What happened
On October 1, 2000, a Canadair CL-600-2B19 departed Düsseldorf for a scheduled flight to Gothenburg, Sweden, carrying 43 passengers and 4 crew members. During the climb to flight level 260, the crew noticed an autopilot warning indicating a right trim imbalance, accompanied by a mistrim flag on the primary flight display. Upon disabling the autopilot to investigate, the crew found the aircraft was not actually trimmed to the right during level flight; however, re-engaging the autopilot triggered the same warning.
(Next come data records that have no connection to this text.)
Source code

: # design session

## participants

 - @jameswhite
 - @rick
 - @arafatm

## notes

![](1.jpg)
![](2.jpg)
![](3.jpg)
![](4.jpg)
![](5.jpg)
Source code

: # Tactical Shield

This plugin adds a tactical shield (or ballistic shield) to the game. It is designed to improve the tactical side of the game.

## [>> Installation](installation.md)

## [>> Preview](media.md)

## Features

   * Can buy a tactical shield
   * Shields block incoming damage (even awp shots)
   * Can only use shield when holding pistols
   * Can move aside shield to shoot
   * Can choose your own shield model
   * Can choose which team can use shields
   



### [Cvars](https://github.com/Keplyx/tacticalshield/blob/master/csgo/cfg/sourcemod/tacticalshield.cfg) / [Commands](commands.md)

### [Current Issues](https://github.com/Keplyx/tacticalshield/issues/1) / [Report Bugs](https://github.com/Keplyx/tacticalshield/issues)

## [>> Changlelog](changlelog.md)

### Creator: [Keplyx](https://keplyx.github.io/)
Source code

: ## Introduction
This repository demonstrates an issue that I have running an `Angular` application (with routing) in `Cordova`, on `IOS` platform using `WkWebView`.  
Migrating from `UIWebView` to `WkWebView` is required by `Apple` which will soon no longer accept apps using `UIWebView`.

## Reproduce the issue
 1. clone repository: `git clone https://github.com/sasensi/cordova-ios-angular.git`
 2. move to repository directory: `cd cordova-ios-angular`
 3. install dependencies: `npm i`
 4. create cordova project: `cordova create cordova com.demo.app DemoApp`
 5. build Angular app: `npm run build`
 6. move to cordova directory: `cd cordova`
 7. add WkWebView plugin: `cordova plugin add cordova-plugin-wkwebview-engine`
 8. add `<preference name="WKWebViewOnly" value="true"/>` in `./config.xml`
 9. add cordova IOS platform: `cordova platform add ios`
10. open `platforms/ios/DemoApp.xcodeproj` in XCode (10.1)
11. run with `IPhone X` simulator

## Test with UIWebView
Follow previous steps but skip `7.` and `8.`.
Following established abnormal procedures, the crew continued the flight using manual controls. During a right turn directed by Air Traffic Control, the crew discovered that the right aileron was significantly restricted, making the controls difficult to move. The electronic flight instrument system indicated that while the left aileron functioned normally, the right side was not deflecting. Before the crew could execute the jammed aileron procedure, a sudden movement released the right aileron, and the autopilot became functional again. As a precaution, the commander elected to divert the flight to Cologne-Bonn for an immediate landing.
The investigation
The BFU investigation was conducted without the use of the flight data recorder, as the operator had not removed it following the event. Post-flight inspections and functional tests of the aileron system by the operator's technicians yielded no defects. The investigation noted that the aircraft had departed from a wet runway with standing water and encountered moderate icing conditions during the climb, with the ice detector activating at approximately flight level 80.
While the aircraft had been previously retrofitted with a splash shield in the main landing gear bay to protect the aileron components from slush and snow, the investigation looked into whether this protection was sufficient. The BFU also coordinated with the Canadian Transportation Safety Board, noting that similar aileron stiffness issues had been reported in the United States earlier that year, which had led to a Canadian Airworthiness Directive (AD).
Findings
- The investigation determined that the primary cause of the malfunction was the freezing of the aileron pulleys and control cables within the main landing gear bay.
- During takeoff, water from puddles on the wet runway accumulated in the gear bay area.
- As the aircraft climbed through freezing temperatures, this accumulated water froze, causing a temporary mechanical blockage of the right aileron.
- The existing splash shield, installed via a previous service bulletin, proved insufficient to prevent water ingress and subsequent freezing in these specific weather conditions.